> [TASK INSTRUCTIONS]
• a. In the thread on re-tagging tagless shirts, write out the passage from "Not many. Beefys" to "beefy t's fit?" again, putting "thinner cotton" in place of "lighter cotton".
• b. How heavy are Beefy T shirts, according to the thread on re-tagging tagless shirts?
• c. Continue the thread on re-tagging tagless shirts from where it stops.

> [DOCUMENT TEXT]
>> START
# How to re-tag when shirt is tag less like Hanes Beefy T?



## Slinky3 (Nov 12, 2012)

How do you tag a shirt like Hanes Beefy T when the tag is pressed on the neck of the shirt already? I have a heat press, can you just press new tag over the one already there?
Thanks


----------



## 59graphix (Aug 14, 2011)

Slinky3 said:


> How do you tag a shirt like Hanes Beefy T when the tag is pressed on the neck of the shirt already? I have a heat press, can you just press new tag over the one already there?
> Thanks


Don't buy Hanes Tagless. Seriously though. If you are labeling you need to buy shirts with tear out tags or have them cut out and re-sewn. If you print over or transfer it will possible show through and that would look unprofessional. We use tear out tags from a variety of vendors and screen print our own labels or our clients custom label.


----------



## Slinky3 (Nov 12, 2012)

What other shirts are comparable to beefy t's that have a tear out tag?


----------



## 59graphix (Aug 14, 2011)

Slinky3 said:


> What other shirts are comparable to beefy t's that have a tear out tag?


Not many. Beefys are 6.1 oz. Most shirts today are being made with a lighter cotton. most ring spuns are 4.0 to 4.5 oz. AAA 1701R is a ring spun 5.5 tear out tag.


----------



## Slinky3 (Nov 12, 2012)

Is the fit of the AAA1701R like beefy t's fit?


----------



## DigitalApparel (Dec 4, 2012)
>> END
(Stored dataset items)
>> START
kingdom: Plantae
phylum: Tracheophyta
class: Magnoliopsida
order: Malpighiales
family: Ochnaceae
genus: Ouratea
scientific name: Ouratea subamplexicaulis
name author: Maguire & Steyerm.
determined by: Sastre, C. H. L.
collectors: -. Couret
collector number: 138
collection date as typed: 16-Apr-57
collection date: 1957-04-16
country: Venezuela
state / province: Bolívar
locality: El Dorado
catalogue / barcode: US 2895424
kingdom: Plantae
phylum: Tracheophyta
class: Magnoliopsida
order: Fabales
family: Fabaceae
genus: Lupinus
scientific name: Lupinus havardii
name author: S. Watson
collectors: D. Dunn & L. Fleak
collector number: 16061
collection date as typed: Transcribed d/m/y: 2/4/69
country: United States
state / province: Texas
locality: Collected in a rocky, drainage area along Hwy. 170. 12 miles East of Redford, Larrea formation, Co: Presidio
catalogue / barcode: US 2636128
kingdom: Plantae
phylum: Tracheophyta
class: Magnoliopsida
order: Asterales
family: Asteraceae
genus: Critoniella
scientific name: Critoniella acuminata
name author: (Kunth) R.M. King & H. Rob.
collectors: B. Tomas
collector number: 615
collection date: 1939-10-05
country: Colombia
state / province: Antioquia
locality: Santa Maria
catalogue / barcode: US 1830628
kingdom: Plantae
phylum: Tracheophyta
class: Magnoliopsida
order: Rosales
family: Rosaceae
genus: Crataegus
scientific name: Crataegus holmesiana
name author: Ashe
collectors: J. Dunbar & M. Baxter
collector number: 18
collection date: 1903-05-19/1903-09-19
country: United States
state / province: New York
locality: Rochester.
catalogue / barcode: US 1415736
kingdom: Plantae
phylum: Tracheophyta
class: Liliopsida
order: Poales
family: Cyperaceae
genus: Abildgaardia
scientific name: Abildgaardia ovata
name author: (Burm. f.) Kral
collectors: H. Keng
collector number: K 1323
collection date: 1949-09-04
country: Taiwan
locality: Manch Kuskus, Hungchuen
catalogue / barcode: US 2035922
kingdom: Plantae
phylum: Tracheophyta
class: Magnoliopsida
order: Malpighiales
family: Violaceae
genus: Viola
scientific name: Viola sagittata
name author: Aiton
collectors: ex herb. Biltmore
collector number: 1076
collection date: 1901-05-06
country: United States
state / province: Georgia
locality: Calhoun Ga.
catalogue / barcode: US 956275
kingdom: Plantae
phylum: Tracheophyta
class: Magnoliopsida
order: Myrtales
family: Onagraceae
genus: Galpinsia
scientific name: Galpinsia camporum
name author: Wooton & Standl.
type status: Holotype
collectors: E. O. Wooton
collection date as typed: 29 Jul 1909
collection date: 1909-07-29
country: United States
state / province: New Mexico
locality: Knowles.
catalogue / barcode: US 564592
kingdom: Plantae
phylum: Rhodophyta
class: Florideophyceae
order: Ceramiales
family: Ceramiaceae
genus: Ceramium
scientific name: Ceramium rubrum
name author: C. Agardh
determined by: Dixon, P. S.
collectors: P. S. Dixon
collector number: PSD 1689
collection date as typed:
>> END
> [ANSWERS BELOW]
• a.
Not many. Beefys are 6.1 oz. Most shirts today are being made with a thinner cotton. most ring spuns are 4.0 to 4.5 oz. AAA 1701R is a ring spun 5.5 tear out tag.


----------



## Slinky3 (Nov 12, 2012)

Is the fit of the AAA1701R like beefy t's fit?

• b. 6.1 oz.

• c.
If your shop has a acetone gun just hit the tags from the back side with the acetone and the Hanes label will come right off


----------



## Narf (Nov 21, 2012)

Slinky3 said:


> What other shirts are comparable to beefy t's that have a tear out tag?


Keya MC205. 6.1oz, ring spun, tear-away tags.


----------



## 59graphix (Aug 14, 2011)

DigitalApparel said:


> If your shop has a acetone gun just hit the tags from the back side with the acetone and the Hanes label will come right off


That would be great for a few shirts but to do that to up to 1000 shirts or more... I don't think so. Nice tip though.




> Is the fit of the AAA1701R like beefy t's fit?


Not as heavy. We haven't used them for awhile and I know they have changed their production so I would recommend getting a sample and see if it's up to your standards.



> Keya MC205. 6.1oz, ring spun, tear-away tags.


I have seen these but never used them. What do you think Narf? And thanks for the link.


----------



## Narf (Nov 21, 2012)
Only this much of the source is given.